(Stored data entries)
++++++

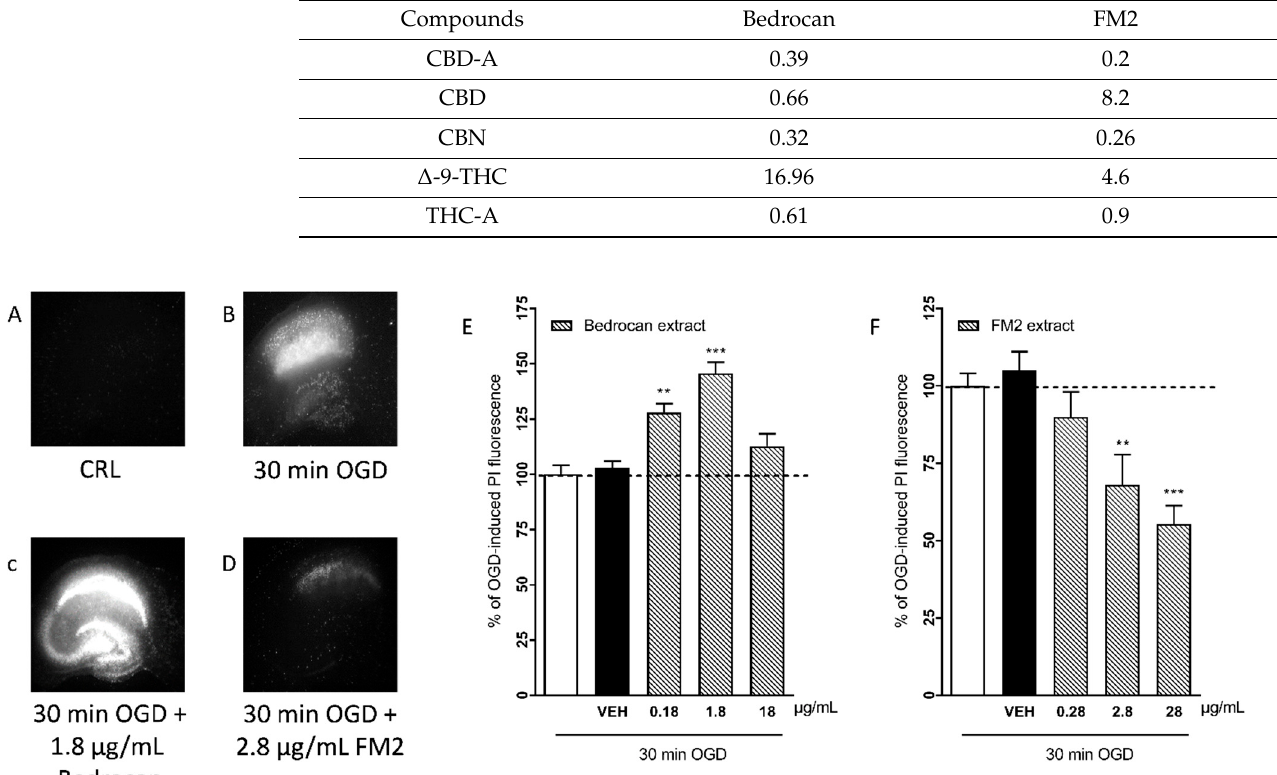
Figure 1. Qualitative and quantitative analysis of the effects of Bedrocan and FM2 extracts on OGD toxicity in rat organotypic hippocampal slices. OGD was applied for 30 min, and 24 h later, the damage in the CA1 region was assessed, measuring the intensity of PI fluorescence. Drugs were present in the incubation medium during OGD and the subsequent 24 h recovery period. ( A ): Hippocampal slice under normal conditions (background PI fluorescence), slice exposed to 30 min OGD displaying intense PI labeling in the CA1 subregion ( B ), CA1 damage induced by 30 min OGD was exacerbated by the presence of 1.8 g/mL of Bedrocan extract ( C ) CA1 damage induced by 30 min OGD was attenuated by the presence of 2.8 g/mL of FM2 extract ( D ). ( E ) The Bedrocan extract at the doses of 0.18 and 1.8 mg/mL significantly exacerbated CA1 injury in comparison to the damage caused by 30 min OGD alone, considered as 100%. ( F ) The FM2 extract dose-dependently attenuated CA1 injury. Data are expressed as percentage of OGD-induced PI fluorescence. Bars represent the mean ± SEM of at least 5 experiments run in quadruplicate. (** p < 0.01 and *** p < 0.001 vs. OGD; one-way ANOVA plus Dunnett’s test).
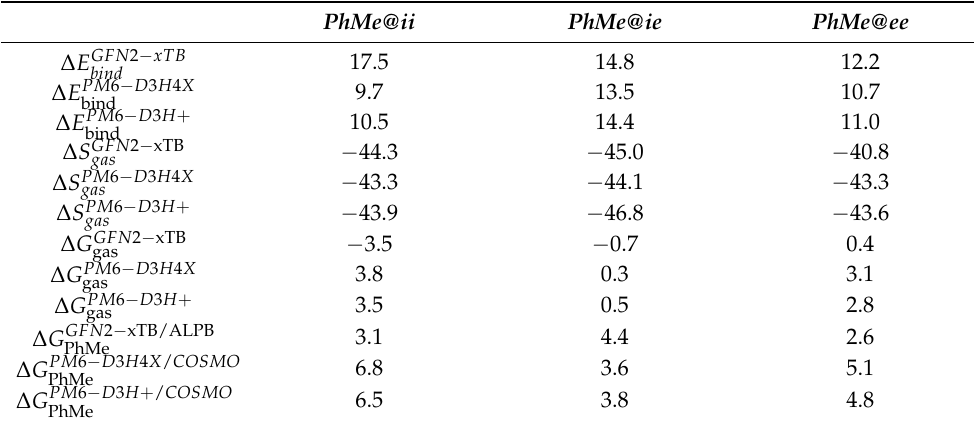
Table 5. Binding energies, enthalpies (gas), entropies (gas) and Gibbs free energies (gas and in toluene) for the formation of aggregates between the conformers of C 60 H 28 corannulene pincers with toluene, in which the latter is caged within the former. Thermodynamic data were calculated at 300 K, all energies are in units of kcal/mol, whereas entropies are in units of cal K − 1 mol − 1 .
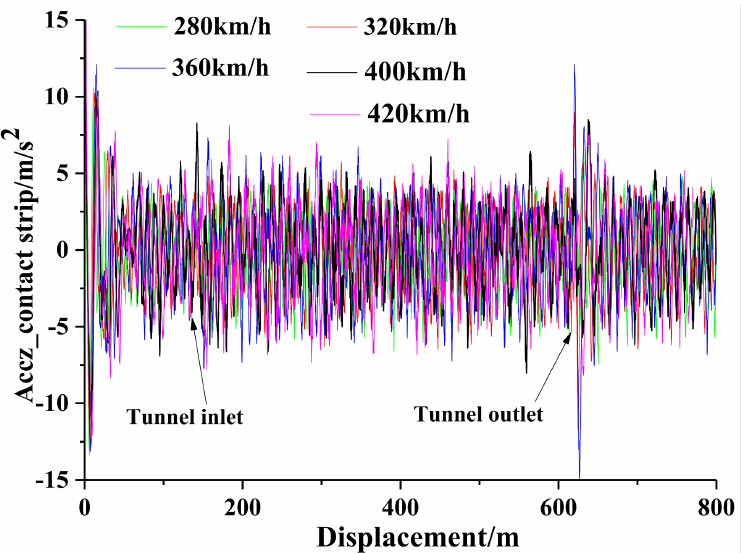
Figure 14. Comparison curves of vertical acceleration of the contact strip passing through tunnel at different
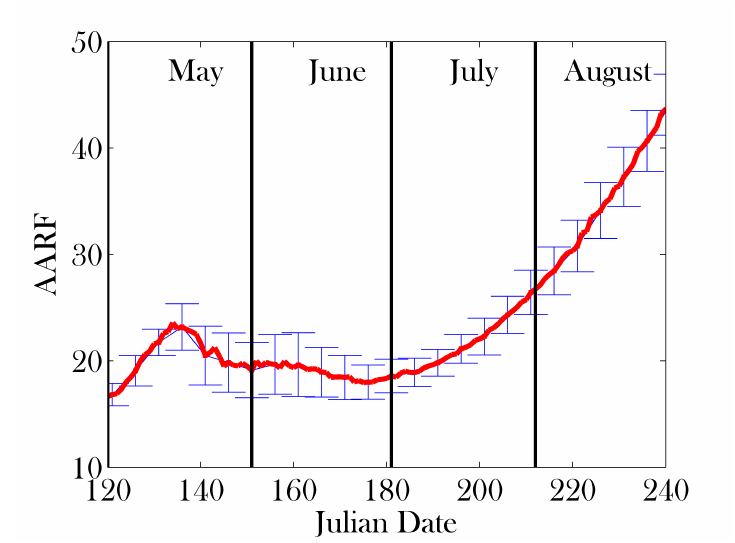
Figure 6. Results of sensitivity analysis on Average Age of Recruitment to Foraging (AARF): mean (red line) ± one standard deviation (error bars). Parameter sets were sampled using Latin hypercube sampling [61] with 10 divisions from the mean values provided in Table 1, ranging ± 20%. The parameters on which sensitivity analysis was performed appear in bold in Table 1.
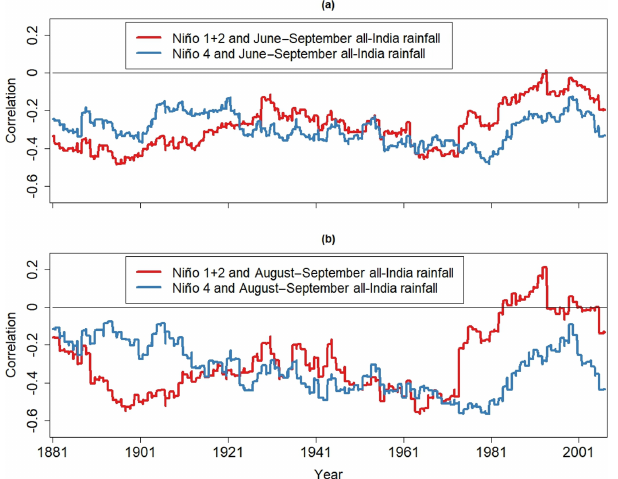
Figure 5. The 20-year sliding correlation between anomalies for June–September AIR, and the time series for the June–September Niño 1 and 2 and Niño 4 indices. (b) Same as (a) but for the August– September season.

++++++

The task. Say again, word for word, the lines beginning at the top of the data and ending with the line that has "Figure 6. Results". Skip the pictures.

Exercise result.
Figure 1. Qualitative and quantitative analysis of the effects of Bedrocan and FM2 extracts on OGD toxicity in rat organotypic hippocampal slices. OGD was applied for 30 min, and 24 h later, the damage in the CA1 region was assessed, measuring the intensity of PI fluorescence. Drugs were present in the incubation medium during OGD and the subsequent 24 h recovery period. ( A ): Hippocampal slice under normal conditions (background PI fluorescence), slice exposed to 30 min OGD displaying intense PI labeling in the CA1 subregion ( B ), CA1 damage induced by 30 min OGD was exacerbated by the presence of 1.8 g/mL of Bedrocan extract ( C ) CA1 damage induced by 30 min OGD was attenuated by the presence of 2.8 g/mL of FM2 extract ( D ). ( E ) The Bedrocan extract at the doses of 0.18 and 1.8 mg/mL significantly exacerbated CA1 injury in comparison to the damage caused by 30 min OGD alone, considered as 100%. ( F ) The FM2 extract dose-dependently attenuated CA1 injury. Data are expressed as percentage of OGD-induced PI fluorescence. Bars represent the mean ± SEM of at least 5 experiments run in quadruplicate. (** p < 0.01 and *** p < 0.001 vs. OGD; one-way ANOVA plus Dunnett’s test).
Table 5. Binding energies, enthalpies (gas), entropies (gas) and Gibbs free energies (gas and in toluene) for the formation of aggregates between the conformers of C 60 H 28 corannulene pincers with toluene, in which the latter is caged within the former. Thermodynamic data were calculated at 300 K, all energies are in units of kcal/mol, whereas entropies are in units of cal K − 1 mol − 1 .
Figure 14. Comparison curves of vertical acceleration of the contact strip passing through tunnel at different
Figure 6. Results of sensitivity analysis on Average Age of Recruitment to Foraging (AARF): mean (red line) ± one standard deviation (error bars). Parameter sets were sampled using Latin hypercube sampling [61] with 10 divisions from the mean values provided in Table 1, ranging ± 20%. The parameters on which sensitivity analysis was performed appear in bold in Table 1.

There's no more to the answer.